Text segment START

The Theosophical Forum – September 1943

HERE IS ONE ANSWER — Leoline L. Wright

Someone said to me the other day, "Theosophy is just another phase of the literature of escape. You people sit around and read and lecture about these grandiose cosmic ideas while all the time the world is going to the dogs around you. There's nothing really living and creative about Theosophy."

I then called his attention to the following statement of Sir William Henry Beveridge in connexion with his plan for the abolishment of poverty in Great Britain:

This planet is full of cruelty and oppression, of unexpected savagery, senseless injustice, killings of the body and killings of the spirit which one can do nothing to help — which one feels ought to rouse the conscience of humanity.

Beveridge said this in admitting that his plan would not make the world over. In fact he seems to doubt, as in this statement, that the world can be made over.

In quoting the above in response to my friend's objection I pointed out that here in the presentment of conditions which "we can do nothing about," is just where Theosophy comes in. Because it is so long range in its vision and methods of cure Theosophy seems to many at first sight both cold and unpractical. But one of the sound things about the Wisdom-Religion is that it has no immediate panacea for human ills. If it offered a quick, universal solution it might well be suspect. But its goal is the reform of the individual. When enough individuals become convinced of the truth of Reincarnation and Karman; that man is an imperfectly evolved god struggling with a selfish animal nature which he inherits from his own past; when the majority have learned to understand the roots of their own psychology, and that they have a divine as well as an animal heredity — when enough individuals are convinced of these things, then the race will be well on its way out of the dangers from "unexpected savagery, senseless injustice" and the other things that seem to Beveridge to be incurable.

Text segment END

### [What needs to be done]
According to the essay on Theosophy, what is the goal of the Wisdom-Religion?

Entries supplied START

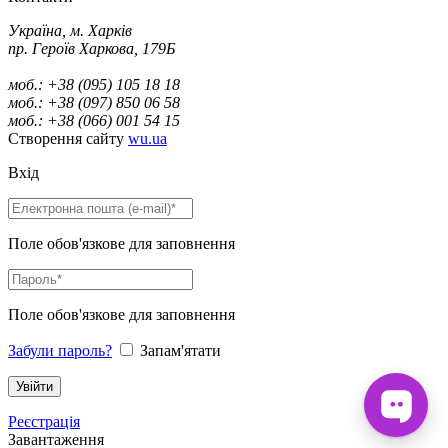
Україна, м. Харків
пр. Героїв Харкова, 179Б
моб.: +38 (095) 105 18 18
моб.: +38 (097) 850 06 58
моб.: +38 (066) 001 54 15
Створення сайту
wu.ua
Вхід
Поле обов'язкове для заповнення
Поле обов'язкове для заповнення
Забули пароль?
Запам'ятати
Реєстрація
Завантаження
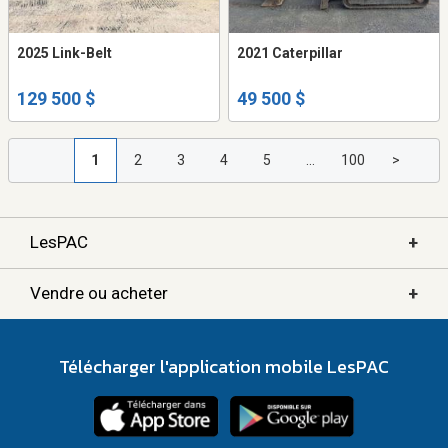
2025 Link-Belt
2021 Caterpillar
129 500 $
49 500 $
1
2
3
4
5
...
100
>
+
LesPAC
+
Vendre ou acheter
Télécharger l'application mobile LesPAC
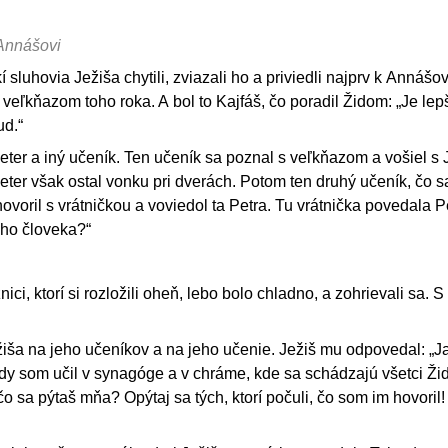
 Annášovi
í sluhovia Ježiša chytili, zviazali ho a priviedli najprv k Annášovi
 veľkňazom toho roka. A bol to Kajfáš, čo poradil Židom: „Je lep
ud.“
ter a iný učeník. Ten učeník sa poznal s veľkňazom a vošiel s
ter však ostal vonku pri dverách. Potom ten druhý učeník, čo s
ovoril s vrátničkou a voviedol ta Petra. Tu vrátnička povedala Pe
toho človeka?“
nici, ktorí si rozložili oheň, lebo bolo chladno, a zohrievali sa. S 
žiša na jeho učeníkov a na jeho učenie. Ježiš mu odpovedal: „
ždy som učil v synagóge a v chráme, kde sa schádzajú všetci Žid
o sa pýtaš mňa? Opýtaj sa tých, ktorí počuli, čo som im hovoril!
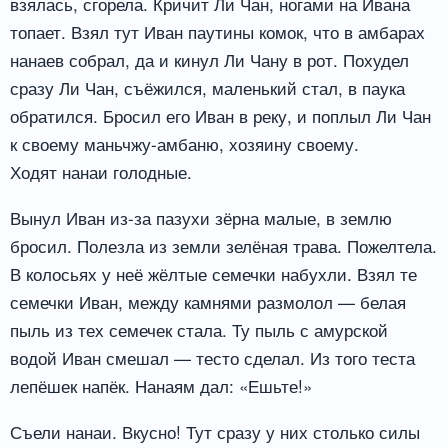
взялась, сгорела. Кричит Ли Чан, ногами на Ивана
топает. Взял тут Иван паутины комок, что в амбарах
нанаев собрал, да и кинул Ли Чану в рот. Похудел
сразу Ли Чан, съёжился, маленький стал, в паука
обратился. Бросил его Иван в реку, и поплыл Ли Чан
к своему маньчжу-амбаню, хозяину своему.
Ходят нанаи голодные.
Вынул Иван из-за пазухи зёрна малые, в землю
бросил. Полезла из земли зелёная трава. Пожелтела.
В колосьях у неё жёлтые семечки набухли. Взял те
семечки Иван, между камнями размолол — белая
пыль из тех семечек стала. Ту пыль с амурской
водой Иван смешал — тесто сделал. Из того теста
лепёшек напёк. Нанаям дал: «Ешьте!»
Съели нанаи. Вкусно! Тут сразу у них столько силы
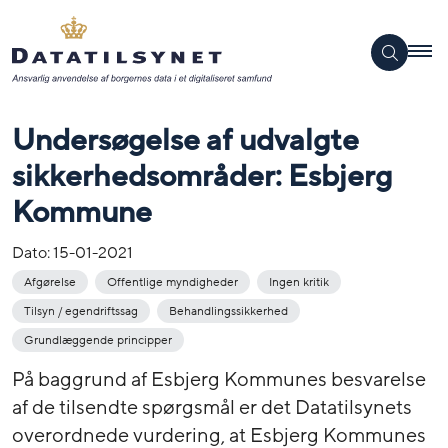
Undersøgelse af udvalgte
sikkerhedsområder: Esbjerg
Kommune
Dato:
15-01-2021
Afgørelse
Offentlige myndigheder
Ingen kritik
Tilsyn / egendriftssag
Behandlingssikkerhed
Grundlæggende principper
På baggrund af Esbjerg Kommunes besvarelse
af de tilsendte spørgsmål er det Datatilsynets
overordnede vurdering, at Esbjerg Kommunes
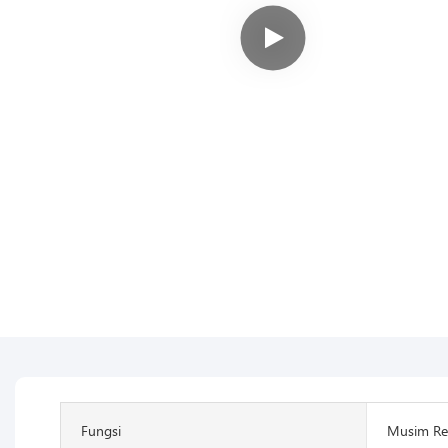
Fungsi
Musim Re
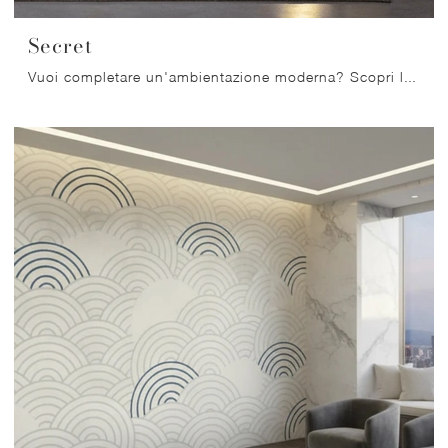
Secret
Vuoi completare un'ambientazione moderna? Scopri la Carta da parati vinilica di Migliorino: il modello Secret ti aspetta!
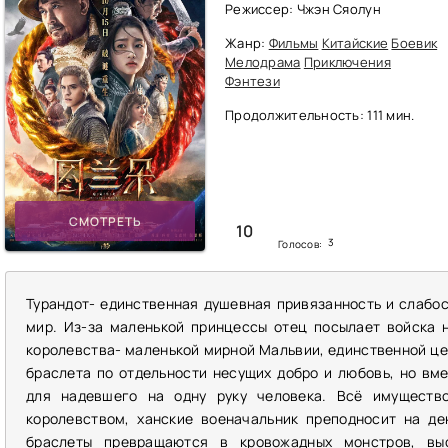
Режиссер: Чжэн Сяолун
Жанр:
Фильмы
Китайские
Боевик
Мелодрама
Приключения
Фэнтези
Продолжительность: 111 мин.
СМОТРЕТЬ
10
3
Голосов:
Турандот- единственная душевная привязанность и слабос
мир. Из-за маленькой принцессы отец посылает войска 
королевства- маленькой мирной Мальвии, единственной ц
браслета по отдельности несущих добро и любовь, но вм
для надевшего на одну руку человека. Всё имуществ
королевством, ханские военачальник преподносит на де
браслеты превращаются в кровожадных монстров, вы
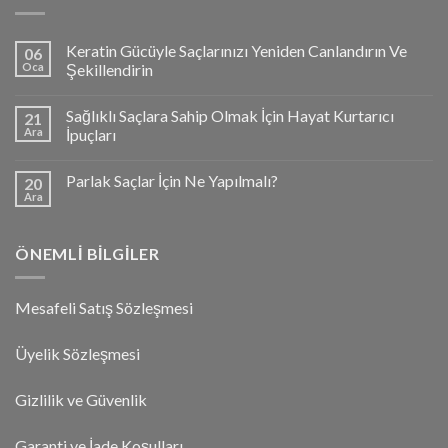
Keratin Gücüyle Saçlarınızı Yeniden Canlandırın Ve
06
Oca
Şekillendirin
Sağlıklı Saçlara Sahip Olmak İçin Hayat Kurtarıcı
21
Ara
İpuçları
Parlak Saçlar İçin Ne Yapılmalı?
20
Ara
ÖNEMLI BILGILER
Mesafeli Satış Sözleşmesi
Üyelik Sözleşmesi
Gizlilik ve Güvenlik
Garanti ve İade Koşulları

Entries supplied END
Entries supplied START

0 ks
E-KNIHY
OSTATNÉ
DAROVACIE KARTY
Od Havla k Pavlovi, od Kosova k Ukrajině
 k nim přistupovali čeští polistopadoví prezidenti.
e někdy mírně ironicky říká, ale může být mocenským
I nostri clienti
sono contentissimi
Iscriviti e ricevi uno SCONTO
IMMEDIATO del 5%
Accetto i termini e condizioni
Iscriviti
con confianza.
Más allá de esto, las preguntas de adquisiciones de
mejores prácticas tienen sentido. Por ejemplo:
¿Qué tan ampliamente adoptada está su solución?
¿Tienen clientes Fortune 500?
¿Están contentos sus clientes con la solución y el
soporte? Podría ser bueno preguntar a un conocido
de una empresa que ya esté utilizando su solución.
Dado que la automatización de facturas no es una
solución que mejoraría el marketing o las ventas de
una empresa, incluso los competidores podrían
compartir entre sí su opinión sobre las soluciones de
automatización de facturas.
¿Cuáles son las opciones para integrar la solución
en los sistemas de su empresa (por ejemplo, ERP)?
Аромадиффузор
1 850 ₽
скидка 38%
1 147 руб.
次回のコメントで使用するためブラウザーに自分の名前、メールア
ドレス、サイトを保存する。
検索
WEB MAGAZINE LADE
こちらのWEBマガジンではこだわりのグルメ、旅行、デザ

Entries supplied END

### [Task answer]
Its goal is the reform of the individual.